The decline of coal is presenting a host of interesting dilemmas for the energy industry, as it seeks new ways to fuel its power stations.
Key to this will be biomass. But innovative ways will need to be found to enable rail to move the product across what will be (one day) the area covered by the ‘Northern Powerhouse’.
GB Railfreight started moving biomass in 2010, transporting the product from various east coast ports to feed power stations along the eastern side of the UK. (RAIL travelled with one such train from Port of Tyne last year, RAIL 751). And there has been significant investment by many companies, as rail and the energy sector look to develop this method of fuel.

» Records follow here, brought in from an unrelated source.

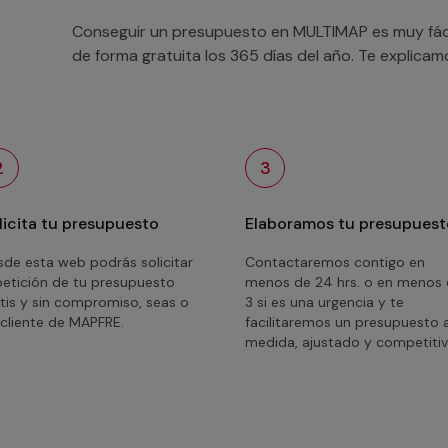
Conseguir un presupuesto en MULTIMAP es muy fácil
de forma gratuita los 365 días del año. Te explica
2
3
licita tu presupuesto
Elaboramos tu presupuest
de esta web podrás solicitar
Contactaremos contigo en
petición de tu presupuesto
menos de 24 hrs. o en menos
tis y sin compromiso, seas o
3 si es una urgencia y te
cliente de MAPFRE.
facilitaremos un presupuesto 
medida, ajustado y competitiv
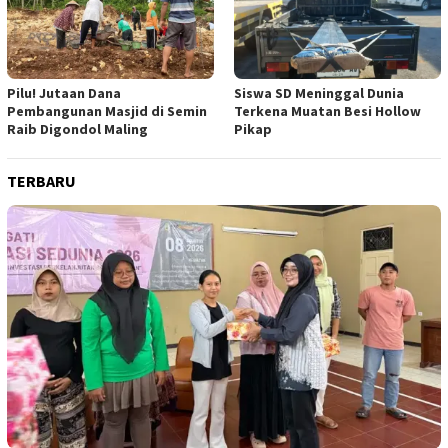
Pilu! Jutaan Dana
Siswa SD Meninggal Dunia
Pembangunan Masjid di Semin
Terkena Muatan Besi Hollow
Raib Digondol Maling
Pikap
TERBARU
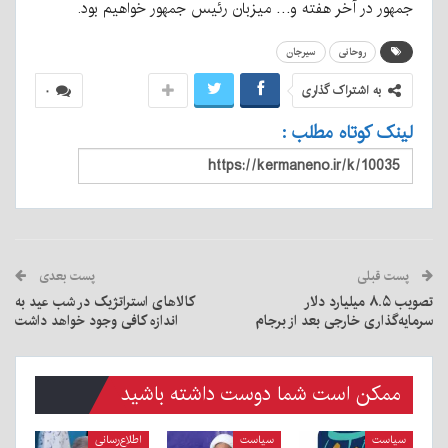
جمهور در آخر هفته و… میزبان رئیس جمهور خواهیم بود.
روحانی
سیرجان
به اشتراک گذاری
۰
لینک کوتاه مطلب :
پست قبلی
پست بعدی
تصویب ۸.۵ میلیارد دلار
کالاهای استراتژیک در شب عید به
سرمایه‌گذاری خارجی بعد از برجام
اندازه کافی وجود خواهد داشت
ممکن است شما دوست داشته باشید
سیاست
سیاست
اطلاع‌رسانی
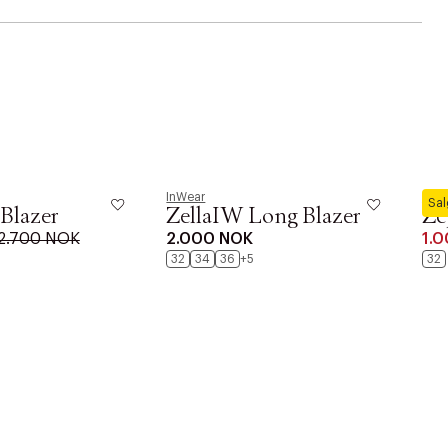
InWear
InWe
Sa
Blazer
ZellaIW Long Blazer
Ze
2.700 NOK
2.000 NOK
1.
32
34
36
+5
32
r at kunne se
Neste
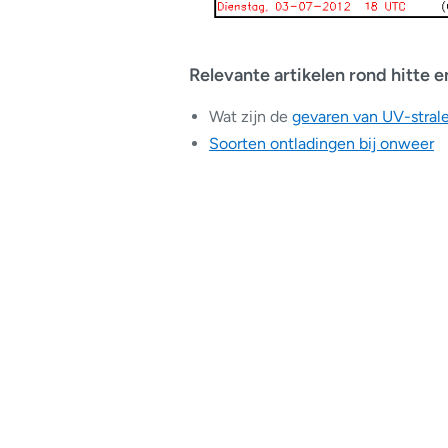
Relevante artikelen rond hitte 
Wat zijn de
gevaren van UV-stral
Soorten ontladingen bij onweer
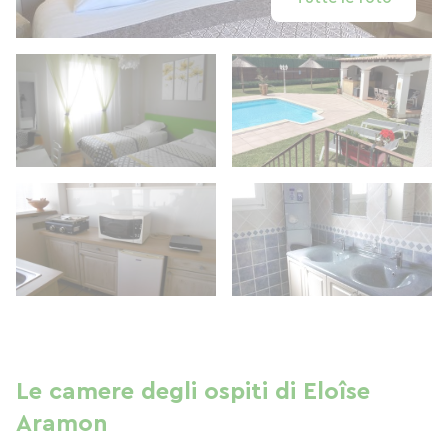
Le camere degli ospiti di Eloîse
Aramon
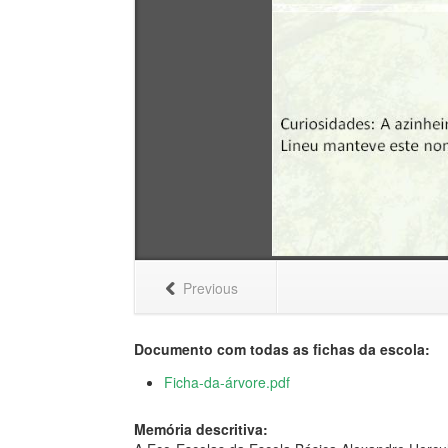
Previous
Documento com todas as fichas da escola:
Ficha-da-árvore.pdf
Memória descritiva:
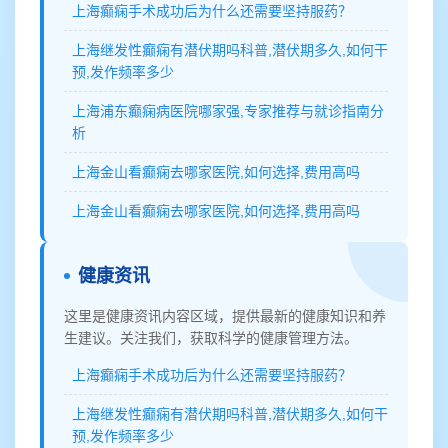
上海癫痫手术成功后为什么还需要坚持服药？
上海继发性癫痫有潜伏期吗科普,潜伏期多久,如何干
预,发作频率多少
上海浦东癫痫病医院哪家强,专家推荐与就诊指南分
析
上海金山看癫痫去哪家医院,如何选择,费用高吗
上海金山看癫痫去哪家医院,如何选择,费用高吗
健康资讯
这里是健康资讯内容区域，提供最新的健康知识和养
生建议。关注我们，获取科学的健康管理方法。
上海癫痫手术成功后为什么还需要坚持服药？
上海继发性癫痫有潜伏期吗科普,潜伏期多久,如何干
预,发作频率多少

Biomass looks like chicken pellets. It is shipped from the Americas (usually North America), and arrives in ports that are large enough to accommodate deep-sea vessels.
However, considering the UK is an island, there are not as many of these as you might think. Much like on the railway, capacity is also an issue at ports. Biomass is just one more product in a long list of imported goods vying for space not only on the railway, but also at ports.
GBRf ran its first train for Drax Power from the North West on October 26 (RAIL 787). The freight company has been operating in the region for many years, and this new train adds to the company’s portfolio. It runs from Port of Liverpool to Drax Power station (near Selby, in North Yorkshire), and carries 1,600 tonnes of biomass.
The freight company explained in a statement: “The Port of Liverpool is a loading location included on GBRf’s contract for hook and haul services with Drax Power. GBRf currently runs two sets of Drax wagons.”
59003 Yeoman Highlander, with 66706 Nene Valley on the rear, hauled the first train - it was formed of 25 of Drax Power’s biomass wagons, and left the Port at 1725 on October 26. The ‘59’ took the train up the steep bank to Tuebrook sidings (near Edge Hill), from where the ‘66’ continued the working. The train arrived at Drax Power Station at 0159 the following morning.
This is just the first part (Phase 1) of a grand five-year plan. The next phase will be completed next year - GBRf says the objective is to stimulate greater throughput at the new terminal, increasing trains from this location and ultimately using four sets of wagons to move up to three million tonnes of biomass per annum from Liverpool (Peel Ports) to Drax Power Station. The power station produced 12% of all of the UK’s renewable electricity in 2014.
GBRf Managing Director John Smith tells RAIL that the plan is for three sets to be used, working out at one and a half trips every 24 hours. “On a scale it is big, but not our biggest,” he says of the contract.
Smith explains that the Class 59/0 is being used for its haulage capabilities. It was not bought specifically for that reason, but since there is a lot of volume per train and a steep climb from Port of Liverpool, it makes sense to use the locomotive for the time being.
This new contract will also provide a massive boost for the region. The Liverpool Echo reported that 300 jobs would be created in the supply chain as a result. Meanwhile, related work at the Merseyside port, which is owned by Peel Ports, includes construction of a rail loading facility and a 100,000-tonne storage capacity.
The actual terminal is owned and operated by Ligna Biomass, which itself is owned by the shareholders of Peel Ports. It does not become fully operational until next July (Phase 2), at which point up to ten trains per day can run to north Yorkshire.
Work is still needed at the Port, however. “The railway runs parallel along the docks,” explains Smith. “The access is via a single 90° steel climb. I’m not sure what it is, maybe 1-in-100. So you start at 0mph on a curve, and the train is longer than others we run to Ironbridge. We are lobbying for this to be improved. There is a level crossing, and we want double track from that.”
Smith says funding for this would come from the Strategic Freight Network, which is designed to support such projects.
A major challenge has been to establish the paths for this new flow. A Rail Freight Group (RFG) report reveals that 58% of respondents to a recent survey believed that lack of suitable paths was a barrier to the growth of rail freight.
And the operation of these new trains certainly shows the length the industry needs to go to in order to operate freight. In recent years, the majority of freight crossing the Pennines has been residual traffic - the remnants of flows that had been running for years. There has not been a dedicated freight route since Woodhead closed in 1981 (passenger trains ended on that line in 1970).